* [Task statement]: Update the lines from the one containing "Costo de Operacion, Costo Total" through the end of the records, replacing "chart" with "graph" and changing nothing else. Give back only those lines.

[Stored data]
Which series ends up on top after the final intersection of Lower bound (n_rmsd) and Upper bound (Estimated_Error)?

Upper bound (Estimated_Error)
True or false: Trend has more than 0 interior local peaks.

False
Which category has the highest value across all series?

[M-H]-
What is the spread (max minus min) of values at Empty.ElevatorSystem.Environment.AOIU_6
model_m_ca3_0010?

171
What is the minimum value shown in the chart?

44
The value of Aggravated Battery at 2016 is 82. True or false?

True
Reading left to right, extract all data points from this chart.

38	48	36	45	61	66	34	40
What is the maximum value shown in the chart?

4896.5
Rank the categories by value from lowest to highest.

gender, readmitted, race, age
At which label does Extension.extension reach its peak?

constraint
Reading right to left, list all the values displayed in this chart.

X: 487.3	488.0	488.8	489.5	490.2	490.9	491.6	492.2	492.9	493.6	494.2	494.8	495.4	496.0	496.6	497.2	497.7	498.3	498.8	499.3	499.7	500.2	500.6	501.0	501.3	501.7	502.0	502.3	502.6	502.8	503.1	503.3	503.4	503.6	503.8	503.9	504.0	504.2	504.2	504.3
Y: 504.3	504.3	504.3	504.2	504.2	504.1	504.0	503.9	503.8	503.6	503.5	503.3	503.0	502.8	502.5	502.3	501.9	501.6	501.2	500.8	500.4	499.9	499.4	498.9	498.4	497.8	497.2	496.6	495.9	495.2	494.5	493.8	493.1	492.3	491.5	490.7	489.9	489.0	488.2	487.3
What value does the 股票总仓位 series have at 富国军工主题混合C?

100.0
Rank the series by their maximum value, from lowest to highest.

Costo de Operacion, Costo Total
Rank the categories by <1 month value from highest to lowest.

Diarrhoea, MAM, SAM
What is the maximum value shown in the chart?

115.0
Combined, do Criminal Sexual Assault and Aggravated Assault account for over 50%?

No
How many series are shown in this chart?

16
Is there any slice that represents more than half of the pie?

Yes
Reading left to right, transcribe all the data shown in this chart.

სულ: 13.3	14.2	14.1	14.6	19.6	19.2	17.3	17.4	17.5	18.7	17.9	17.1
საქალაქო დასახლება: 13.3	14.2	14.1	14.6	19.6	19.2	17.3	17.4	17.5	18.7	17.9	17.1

* [Answer to this task]:
Costo de Operacion, Costo Total
Rank the categories by <1 month value from highest to lowest.

Diarrhoea, MAM, SAM
What is the maximum value shown in the graph?

115.0
Combined, do Criminal Sexual Assault and Aggravated Assault account for over 50%?

No
How many series are shown in this graph?

16
Is there any slice that represents more than half of the pie?

Yes
Reading left to right, transcribe all the data shown in this graph.

სულ: 13.3	14.2	14.1	14.6	19.6	19.2	17.3	17.4	17.5	18.7	17.9	17.1
საქალაქო დასახლება: 13.3	14.2	14.1	14.6	19.6	19.2	17.3	17.4	17.5	18.7	17.9	17.1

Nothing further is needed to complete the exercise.